SEOUL, South Korea (AP) – Samsung Electronics Co. said Monday it will work with Sprint Nextel Corp. to bring fourth-generation high speed wireless Internet to New York City.

Samsung said in a statement it was chosen by Sprint Nextel to provide infrastructure for New York, part of the Reston, Virginia-based wireless provider’s plan to launch the network in several U.S. cities based on an emerging mobile wireless technology called WiMax.

Sprint Nextel had already picked Samsung to provide infrastructure and equipment for similar networks planned for Washington, DC, Baltimore, Boston and other cities.

”New York is an important milestone for Samsung as we continue to expand the deployment of 4G technology around the world,” Choi Gee-sung, president of Samsung’s telecommunication network business, said in the statement.

Financial terms were not disclosed.

Barry West, president of Sprint Nextel’s WiMax business, said the company would ”go for a commercial launch of our service starting in Washington in April of next year.”

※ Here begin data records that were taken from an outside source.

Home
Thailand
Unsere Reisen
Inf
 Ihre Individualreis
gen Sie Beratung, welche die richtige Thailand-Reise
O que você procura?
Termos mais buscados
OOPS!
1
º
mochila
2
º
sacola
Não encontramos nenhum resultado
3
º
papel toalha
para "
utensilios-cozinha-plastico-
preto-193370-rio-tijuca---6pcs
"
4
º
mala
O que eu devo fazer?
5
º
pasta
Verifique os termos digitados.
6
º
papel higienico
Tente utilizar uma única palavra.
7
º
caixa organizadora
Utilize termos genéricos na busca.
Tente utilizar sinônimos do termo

He added that service in other cities would follow ”with New York probably in the fourth quarter of next year.”

Sprint Nextel announced a little over a year ago it would develop the network using WiMax technology, which promises fast wireless broadband connections and mobile roaming at high speeds.

Similar to the Wi-Fi technology used in airports and coffee shops, WiMax, short for Worldwide Interoperability for Microwave Access, can provide coverage to much larger areas.

Besides Samsung, U.S. companies Intel Corp., Motorola Inc. and Clearwire Corp. are cooperating with Sprint Nextel, which has operational headquarters in Overland Park, Kansas, to commercialize the technology in the United States.

Sprint Nextel and Clearwire said last month that 100 million people would have access to the service by the end of 2008.